Pulsed-dye laser (PDL) treatments are the gold standard for treatment of port-wine-stains.^1,4 PDL selectively targets the vascular chromophore, which minimizes the appearance of the vascular stain but can’t completely eradicate it.^1,4 Treatment is generally initiated after 6 months of life.¹ In this case, the patient was referred to Dermatology for a discussion of the benefits of PDL therapy.

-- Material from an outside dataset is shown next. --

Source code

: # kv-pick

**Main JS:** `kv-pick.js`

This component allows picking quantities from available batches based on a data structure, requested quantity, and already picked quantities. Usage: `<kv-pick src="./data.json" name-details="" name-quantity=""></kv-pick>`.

The presence of the large red to purple, well-demarcated patches with a lateral predilection led the FP to diagnose a port-wine-stain.^1,2

Port-wine-stains are a type of capillary malformation that fall under the over-arching category of “simple vascular malformations.”³ Occurring in approximately 3/1000 live births, port-wine-stains have no gender predilection and can occur anywhere on the body, however, 80% of cases are associated with the head and neck.^1,4 Lesions tend to be present at birth and grow in proportion with the child.^1-4 While port-wine-stains may lighten during the infant’s first year of life, they tend to darken and become more nodular with time.^1,3-5 Darkening of lesions is thought to be due to a lack of neural input to the capillaries, leading to poor vascular tone and dilation.⁵

Port-wine-stains are often isolated and benign, but their presence may indicate an underlying syndrome. Two of the more common syndromes associated with port-wine-stains include Sturge-Webber syndrome and Klippel-Trenaunay syndrome.^1,4

Sturge-Webber syndrome is characterized by a port-wine-stain in the distribution of the first trigeminal division (V1), with possible involvement of the second or third trigeminal divisions (V2 and V3).^1,4 Central nervous system abnormalities are also characteristic of Sturge-Webber Syndrome and can include cerebral atrophy, leptomeningeal angiomatosis, and cortical calcifications that can cause seizures, mental retardation, and hemiparesis.^1,2,4

Ophthalmologic complications of Sturge-Webber syndrome can include glaucoma, and are seen in 10% to 30% of patients with a port-wine-stain in the periocular region and in 30% to 70% of patients with leptomeningeal involvement.² A larger facial distribution of a port-wine-stain correlates to a stronger association with Sturge-Webber syndrome.²

Klippel-Trenaunay syndrome is characterized by port-wine-stains on the lower extremities with limb hypertrophy and length discrepancy, varicose veins, lymphedema, and phleboliths.^1,4 Diagnosis is typically clinical and based on physical exam findings. However, an elevated d-dimer, magnetic resonance imaging (MRI), or ultrasound may aid in confirmation. The MRI or ultrasound may reveal tissue hypertrophy and the associated vascular malformations.⁶

The differential diagnosis for a port-wine stain includes nevus simplex, another type of capillary malformation. Nevus simplex is the most common capillary malformation, occurring in up to 82% of newborns.² Depending on the location, nevus simplex is also referred to as a “stork bite” (lesion on nape of neck) or “angel’s kiss” (lesion on forehead).² Nevus simplex is distinguished from a  port-wine-stain by a more central location, indistinct borders, and a pale pink to red coloring.^2,3 Nevus simplex lesions tend to fade as the child grows, while port-wine-stains tend to darken.^2,3

Port-wine-stains also can be confused with infantile or congenital hemangiomas, which were considered in this case.  Congenital hemangiomas are present at birth, while infantile hemangiomas appear within the first few weeks of life.^1,2 Superficial hemangiomas can be red and macular, and often have well-defined borders, which makes distinction from port-wine-stains difficult at times.¹ Hemangiomas will typically go through proliferations and involution stages making them dynamic lesions, whereas port-wine-stains grow in proportion to the child.^1,2

Pulsed-dye laser (PDL) treatments are the gold standard for treatment of port-wine-stains.^1,4 PDL selectively targets the vascular chromophore, which minimizes the appearance of the vascular stain but can’t completely eradicate it.^1,4 Treatment is generally initiated after 6 months of life.¹ In this case, the patient was referred to Dermatology for a discussion of the benefits of PDL therapy.